# Old School tuna Fishing



## jbs192 (Oct 2, 2007)

I pulled this off of RodnReel this am - really cool stuff...

http://www.bobdoxsee.com/Videos/ Choose the 7th link titled tunafishing1940s


----------



## flyingfishr (Oct 3, 2007)

Man, that was nuts. Cool video, thanks.


----------



## Cuz (Oct 1, 2007)

Not for a little fellow is it.Cool video!


----------



## Tuna Man (Oct 2, 2007)

:banghead:banghead:banghead Bad thing is that is how I remember the boats catching Tuna. Barbless hooks. Damn my arms are tired just watching that method today.


----------



## Captain Woody Woods (Oct 2, 2007)

we've got this video in the salon on our boat. gets me fired up. makes it look so easy


----------



## Freddie Jr (Oct 4, 2007)

Very cool! They make it look so easy! Those were some pretty big tuna they were hauling in. You know their arms were sore after all that!


----------



## Realtor (Oct 1, 2007)

wow, what an honor it would have been to have been there. far cry from the commercial tuna fishing today when they use nets and catch a hundred(s) at a time.

Thanks for posting, that was great.

Jim


----------



## true-king (Oct 2, 2007)

that was an awesome video! :clap

looks like hard work pulling up those 200+ pound yellowfin!


----------



## Brad King (Sep 30, 2007)

WOW!!! That is awesome...

The older generations sure make us look like a bunch of pansy Biatches.


----------



## Ocean Man (Sep 27, 2007)

All I can say is *wow! *I guess thats what you would call catching instead of fishing. I can only imagine how many backaches came from that.


----------



## chasintales (Sep 29, 2007)

Hey Man, thanks for the VIDEO... Those are awesome.


----------



## PaleRed (Oct 2, 2007)

I have actually done that before. Well at least some of it. Lived in the Maldive Islands, which aresouth of India, for a year and that is how the locals commericial fished. I went two days in a row. I made a real good local friend that I went to an outer island with for a week. I had heard about them doing this kind of fishing and was able to talk one of the local captains into letting me go. They had good luck that day and invited me back the second day. I have some pictures on my home computer that I'll bring in tomorrow. Incredible, incredibleexperience. They cooked some fish curry out of the tuna on the way in, best thing I have ever eatin.


----------



## Captain Woody Woods (Oct 2, 2007)

any size to em?


----------



## PaleRed (Oct 2, 2007)

Most were skip jack size in the 5 to 10lb range, but towards the end of the day the larger Yellowfins would come in. Two guys would get on each pole. My largest with the help of another guy was in the 30 to 40lb range. The key was getting their head out of the water as soon as they hit, but there were a few bigger fish that raped us. Also could have free gaffed the biggest Mahi I have ever seen. In the water it looked 7 ft long. Swam around behind the back of the boat like a snake. 

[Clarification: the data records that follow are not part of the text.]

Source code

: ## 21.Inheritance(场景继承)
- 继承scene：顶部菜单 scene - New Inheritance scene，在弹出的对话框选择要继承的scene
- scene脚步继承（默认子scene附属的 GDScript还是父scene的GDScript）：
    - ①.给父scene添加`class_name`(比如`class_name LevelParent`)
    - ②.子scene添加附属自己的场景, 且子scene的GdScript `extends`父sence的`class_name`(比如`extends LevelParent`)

I would give anything to go back there and buy a little center console. I was freakin poor at the time. The fishing was very primative, but amazing. Most used hand lines.With some advanced gear there was no limit to the possibilities.


----------



## PaleRed (Oct 2, 2007)

some pics










Getting started. Yes, those are helmets. The guys wearing those had been knocked out by the tuna before. Yes, that is a tuna flying through the air.



















Sprinklers draw the fish closer.










Giving it a go. Its tricky.










One of the smaller YFT.










For the surfers. Surfed 320 days that year. Why do I live here.....?










Pic took at our local fish market.


----------